By Nathaniel Frederick II
As a member of AJHA and the National Association of Media Literacy Education (NAMLE), I support the officer’s goals to emphasize media literacy. The timing is perfect to broaden our scope and introduce our work to a new audience.
I attended the NAMLE conference for the first time in 2013, with the intention of learning new pedagogical techniques for a restructured of course I was scheduled to teach. There, I met educators, academics, activists, and students with a passion for understanding media messages and the role of media in our culture. The most surprising aspect of my experience was observing the international scope of media literacy efforts. In 2015, NAMLE and the UNESCO Media and Information Literacy Alliance held concurrent meetings. Attendees were able to meet with educators focused on raising the profile of media and information literacy in countries across the globe.
The goal of NAMLE is for people to be critical thinkers and media producers, using all forms of communication. Similarly, media history involves critical analysis and comparisons that help evaluate contemporary media systems.
In a course titled, “African Americans in Media and Culture,” I incorporated critical media literacy (Kellner & Share, 2006) which focuses on ideological critique and analyzes the politics of representation of gender, race, and class, and sexuality, while incorporating alternative media production. This perspective suggests that media can be tools for empowerment when marginalized or misrepresented people in the mainstream media receive the opportunity and tools to tell their stories and express their concerns.
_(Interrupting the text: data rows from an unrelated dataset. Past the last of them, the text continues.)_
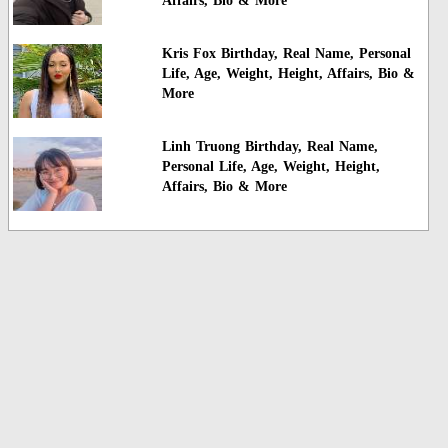
Affairs, Bio & More
Kris Fox Birthday, Real Name, Personal
Life, Age, Weight, Height, Affairs, Bio &
More
Linh Truong Birthday, Real Name,
Personal Life, Age, Weight, Height,
Affairs, Bio & More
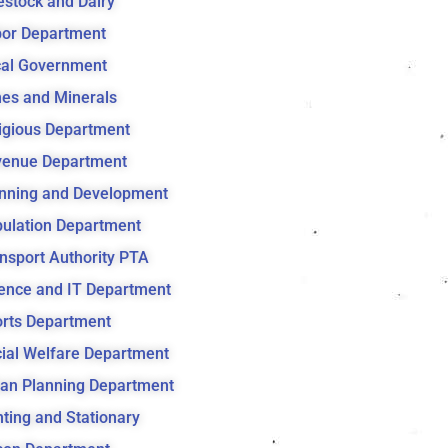
estock and Dairy
or Department
al Government
es and Minerals
igious Department
venue Department
nning and Development
ulation Department
nsport Authority PTA
ence and IT Department
rts Department
ial Welfare Department
an Planning Department
nting and Stationary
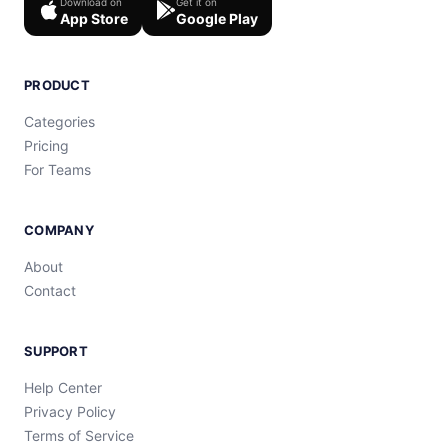
Download on
Get it on
App Store
Google Play
PRODUCT
Categories
Pricing
For Teams
COMPANY
About
Contact
SUPPORT
Help Center
Privacy Policy
Terms of Service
By incorporating the work of media literacy scholars and exploring new pedagogies, we can facilitate active media citizenship by providing historical context to public health crises, social movements, and misinformation in journalism. Before the pandemic, Winthrop University collaborated with a number of stakeholders to organize a media literacy series titled, “News Literacy and the Future of Journalism.” The series included eleven events over eight months that sought to deepen the public’s knowledge and appreciation of the vital connections among democracy, the humanities, journalism, and an informed citizenry. Topics included the history of fake news; editorial cartoons; investigative journalism; and the future of journalism. By collaborating with other departments to recreating a similar media literacy events, a virtual program and would be inexpensive and a worthwhile endeavor.
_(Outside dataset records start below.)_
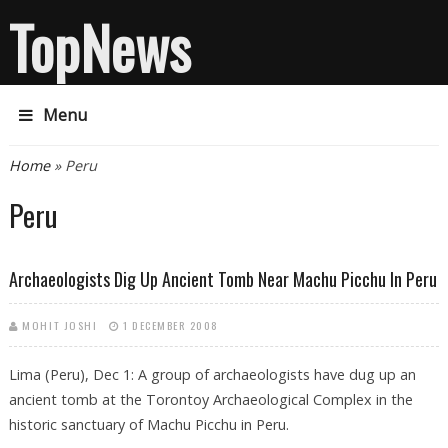
TopNews
Menu
You are here
Home
» Peru
Peru
Archaeologists Dig Up Ancient Tomb Near Machu Picchu In Peru
MOHIT JOSHI
1 DECEMBER 2008
Lima (Peru), Dec 1: A group of archaeologists have dug up an
ancient tomb at the Torontoy Archaeological Complex in the
historic sanctuary of Machu Picchu in Peru.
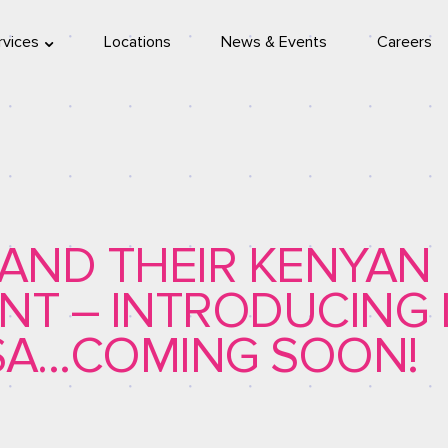
rvices
Locations
News & Events
Careers
location
eleport
PAND THEIR KENYAN
NT – INTRODUCING 
A…COMING SOON!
I look forward to the research and pedagogical insights that come from alliances between AJHA and NAMLE. This interdisciplinary exploration will make media history engaging to students and highlight the relevancy of different subjects.
Nathaniel Frederick II is an Associate Professor at Winthrop University. He studies African American magazine history, representations of masculinity in television and film, the American Civil Rights Movement, and African American sacred music.